§ TO DO:
Do not carry the pictures over; copy every other part of the entries exactly.

§ Page-level text extractions:
________

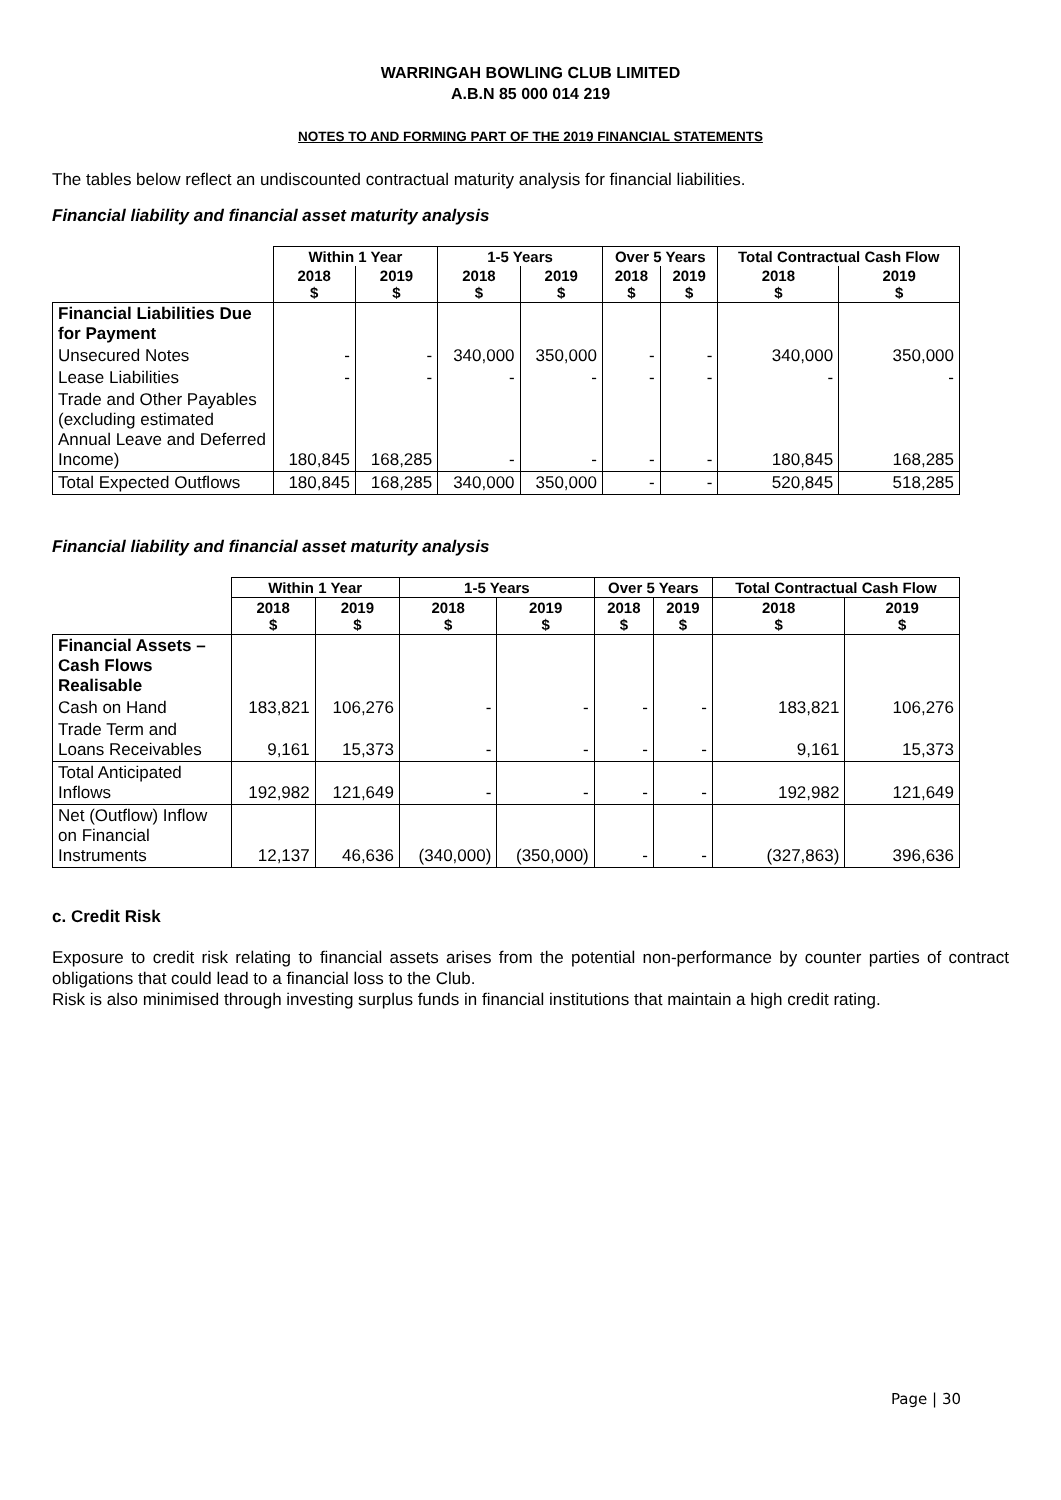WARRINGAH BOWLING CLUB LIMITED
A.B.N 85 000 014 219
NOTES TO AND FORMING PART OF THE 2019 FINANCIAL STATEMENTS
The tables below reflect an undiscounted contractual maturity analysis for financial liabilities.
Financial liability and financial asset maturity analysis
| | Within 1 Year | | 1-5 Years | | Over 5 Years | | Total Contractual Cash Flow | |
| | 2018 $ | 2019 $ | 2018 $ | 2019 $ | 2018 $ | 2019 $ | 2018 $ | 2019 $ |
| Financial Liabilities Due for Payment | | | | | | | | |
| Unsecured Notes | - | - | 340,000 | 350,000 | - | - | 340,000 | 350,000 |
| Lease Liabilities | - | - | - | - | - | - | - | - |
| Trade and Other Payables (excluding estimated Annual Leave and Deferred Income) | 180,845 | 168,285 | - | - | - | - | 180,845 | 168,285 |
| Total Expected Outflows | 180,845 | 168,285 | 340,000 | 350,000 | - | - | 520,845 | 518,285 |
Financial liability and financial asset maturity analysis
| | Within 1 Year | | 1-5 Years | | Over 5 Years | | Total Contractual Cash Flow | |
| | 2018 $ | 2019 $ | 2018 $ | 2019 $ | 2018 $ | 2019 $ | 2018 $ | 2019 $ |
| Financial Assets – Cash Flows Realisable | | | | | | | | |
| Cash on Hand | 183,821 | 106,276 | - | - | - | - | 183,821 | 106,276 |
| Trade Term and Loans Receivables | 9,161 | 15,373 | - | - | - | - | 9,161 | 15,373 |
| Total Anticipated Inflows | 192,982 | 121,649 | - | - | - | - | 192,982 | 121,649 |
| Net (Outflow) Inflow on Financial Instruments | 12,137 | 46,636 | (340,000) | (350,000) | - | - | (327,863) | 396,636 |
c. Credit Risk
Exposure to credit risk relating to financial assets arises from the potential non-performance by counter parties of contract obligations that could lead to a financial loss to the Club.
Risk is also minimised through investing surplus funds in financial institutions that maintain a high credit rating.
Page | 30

________

§ RESPONSE AREA:
WARRINGAH BOWLING CLUB LIMITED
A.B.N 85 000 014 219
NOTES TO AND FORMING PART OF THE 2019 FINANCIAL STATEMENTS
The tables below reflect an undiscounted contractual maturity analysis for financial liabilities.
Financial liability and financial asset maturity analysis
| | Within 1 Year | | 1-5 Years | | Over 5 Years | | Total Contractual Cash Flow | |
| | 2018 $ | 2019 $ | 2018 $ | 2019 $ | 2018 $ | 2019 $ | 2018 $ | 2019 $ |
| Financial Liabilities Due for Payment | | | | | | | | |
| Unsecured Notes | - | - | 340,000 | 350,000 | - | - | 340,000 | 350,000 |
| Lease Liabilities | - | - | - | - | - | - | - | - |
| Trade and Other Payables (excluding estimated Annual Leave and Deferred Income) | 180,845 | 168,285 | - | - | - | - | 180,845 | 168,285 |
| Total Expected Outflows | 180,845 | 168,285 | 340,000 | 350,000 | - | - | 520,845 | 518,285 |
Financial liability and financial asset maturity analysis
| | Within 1 Year | | 1-5 Years | | Over 5 Years | | Total Contractual Cash Flow | |
| | 2018 $ | 2019 $ | 2018 $ | 2019 $ | 2018 $ | 2019 $ | 2018 $ | 2019 $ |
| Financial Assets – Cash Flows Realisable | | | | | | | | |
| Cash on Hand | 183,821 | 106,276 | - | - | - | - | 183,821 | 106,276 |
| Trade Term and Loans Receivables | 9,161 | 15,373 | - | - | - | - | 9,161 | 15,373 |
| Total Anticipated Inflows | 192,982 | 121,649 | - | - | - | - | 192,982 | 121,649 |
| Net (Outflow) Inflow on Financial Instruments | 12,137 | 46,636 | (340,000) | (350,000) | - | - | (327,863) | 396,636 |
c. Credit Risk
Exposure to credit risk relating to financial assets arises from the potential non-performance by counter parties of contract obligations that could lead to a financial loss to the Club.
Risk is also minimised through investing surplus funds in financial institutions that maintain a high credit rating.
Page | 30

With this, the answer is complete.